### Exercise instructions
1. In the passage about relying on single clinical studies, list everything that the sentence beginning "Add to that" adds to clinicians' eagerness to help their patients.
2. Pick up the passage about relying on single clinical studies where it stops, and write the next part.

### Exercise passage
======

This whole debacle brings several issues with the way we do science, particularly science that is used to influence how we treat patients, to the forefront:

  1. First of all, relying on the results of a single study – no matter how large or seemingly robust – to change clinical practice is a bad idea (the authors of the 2020 study mention this as well). Every study has unique factors that threaten either its external or internal validity (sometimes both) and therefore limit the extent to which it can be relied upon to represent some kind of “truth”. This is a really hard pill for most clinicians to swallow. Some of them because they invest years in designing and conducting trials, many of them honestly doing their very best to come up with robust and reliable evidence. And I’m not saying those efforts are in vain – clearly studies exist on a spectrum of quality, and the decisions that investigators make can greatly influence that quality. But still, no matter how hard we try, there will never be such a thing as a perfect single study – with results that hold true under all circumstances (I don’t mean all conceivable circumstances – even under a particular limited set of circumstances). Even clinicians who aren’t involved in conducting trials find it hard to believe that there should be no such thing as a single “practice-changing” study – mostly because they are eager to help their patients (if you’ve ever been to a big clinical conference, note the standing ovations and crowd’s elation when “positive” clinical trial results are presented). Add to that the expectations from regulatory authorities (sometimes inadequate) as well as issues of equipoise and economics, and you start to understand why we, as a community, believe that as long as it’s a (relatively) well-designed randomized clinical trial, its results are good enough to change our practice.

======

### Material supplied
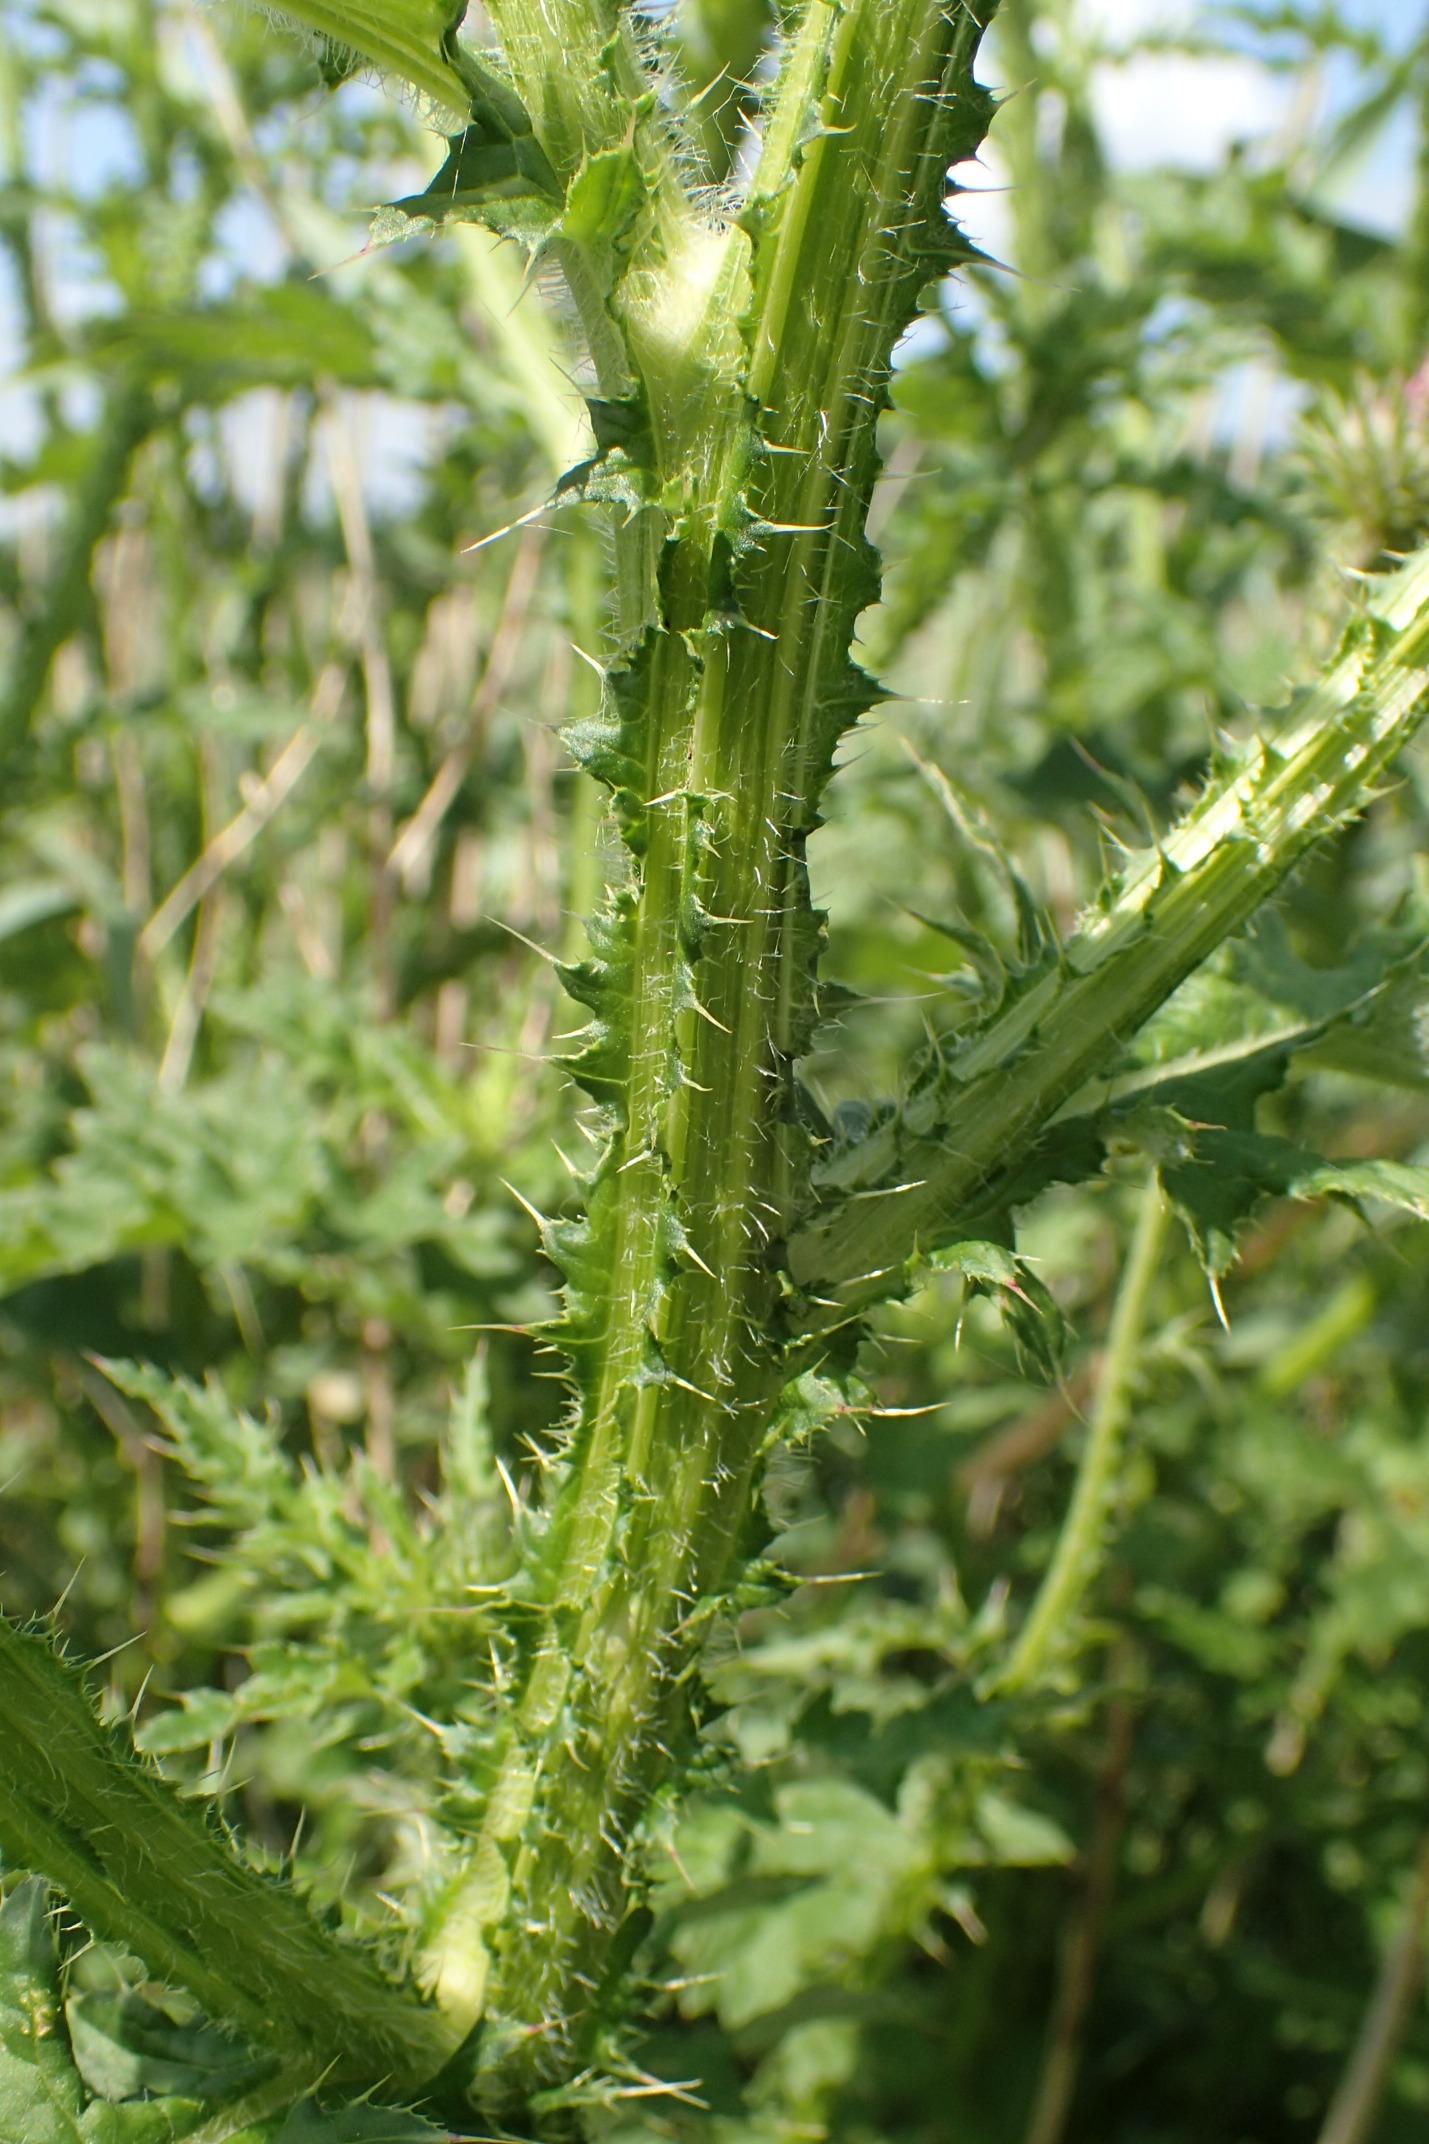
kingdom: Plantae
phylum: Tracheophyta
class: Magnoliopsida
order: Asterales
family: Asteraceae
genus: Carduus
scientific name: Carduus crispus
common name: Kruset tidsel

======

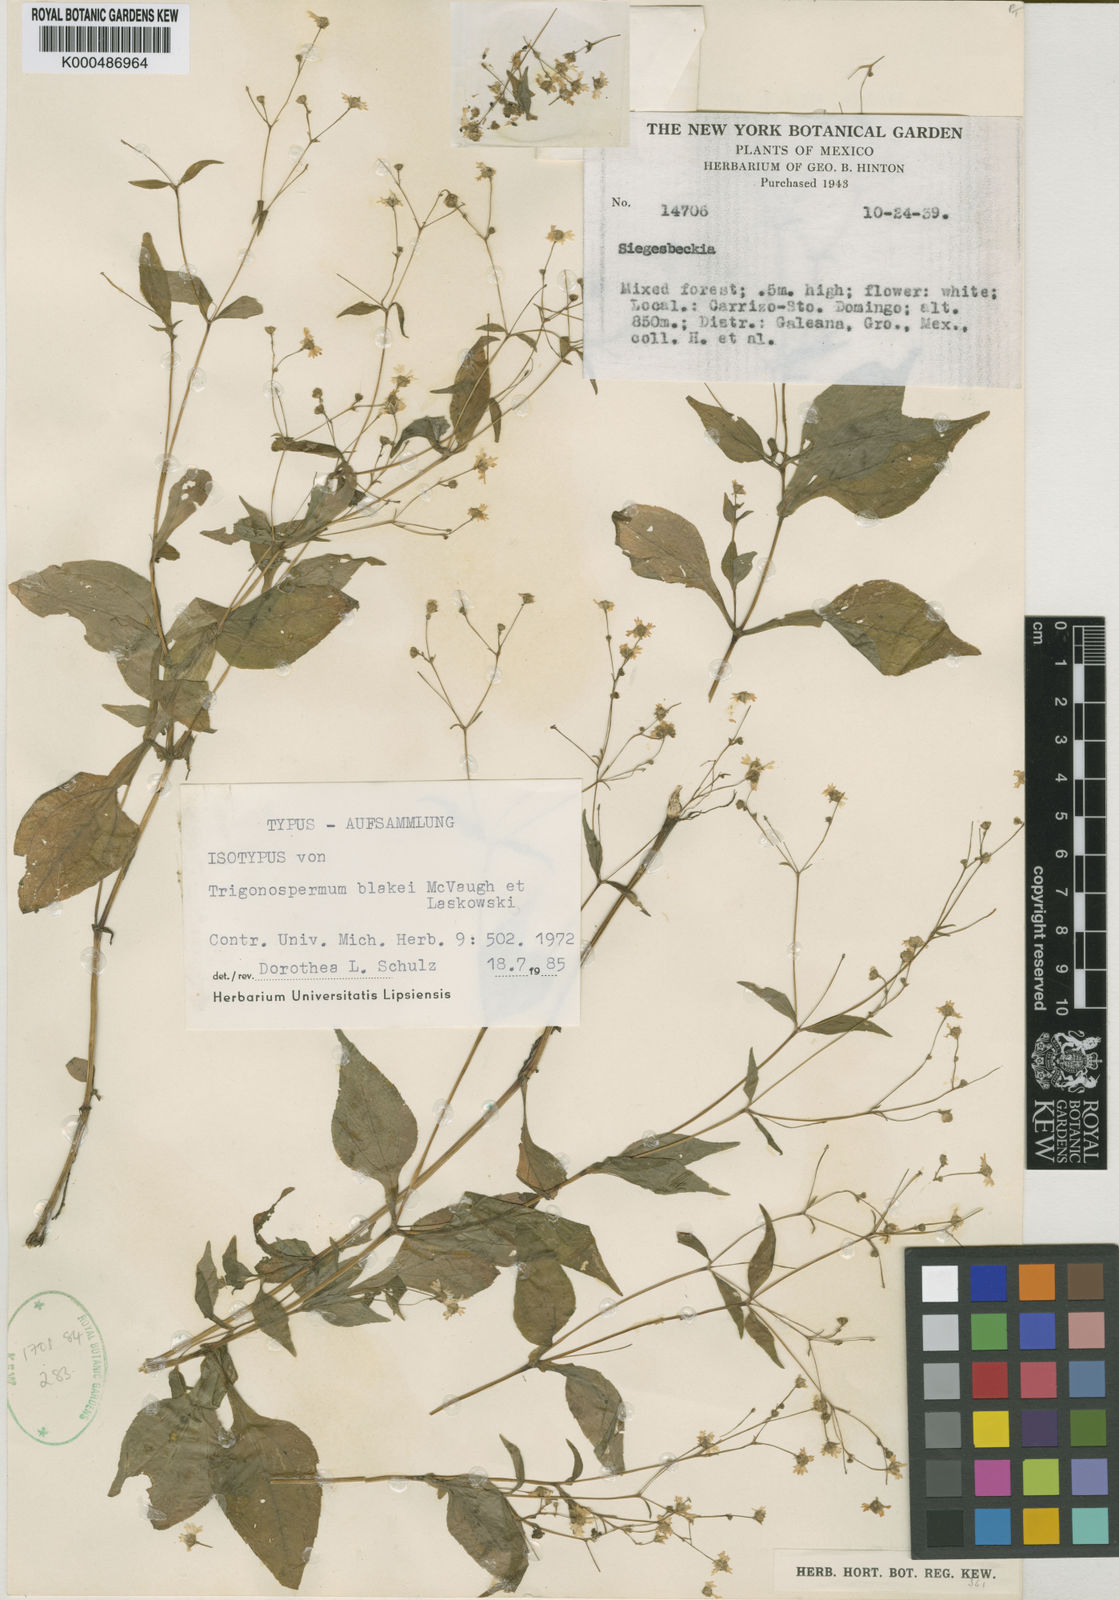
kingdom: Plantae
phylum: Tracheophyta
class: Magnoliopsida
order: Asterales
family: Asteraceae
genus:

======

### Answers
1.
- Expectations from regulatory authorities
- Issues of equipoise
- Economics

2.
  2. Related to the first point: knowledge (defined in this case as the information we get from seemingly well-designed and robustly conducted studies) is fragile. Slightly changing the way a variable is defined (continuous vs categorical, for example) or removing a few subjects with missing data can swing your results one way or the other. This is a well-known issue and is related to not defining analysis strategies before data collection, the garden of forking paths, etc. But it seems that many clinicians and clinical researchers are either not aware of it or underestimate just how big a deal it is. I’ve had countless conversations with peers who believe that if you’ve got some “good data” (collected appropriately from a well-designed study, without any funny business of any kind), how the data is analyzed shouldn’t influence the results in a major way. The data are the data – they more or less should speak for themselves – as long as I didn’t tamper with the data and I used the “correct” tests, why would my analysis approach mislead me? It can, and very often does.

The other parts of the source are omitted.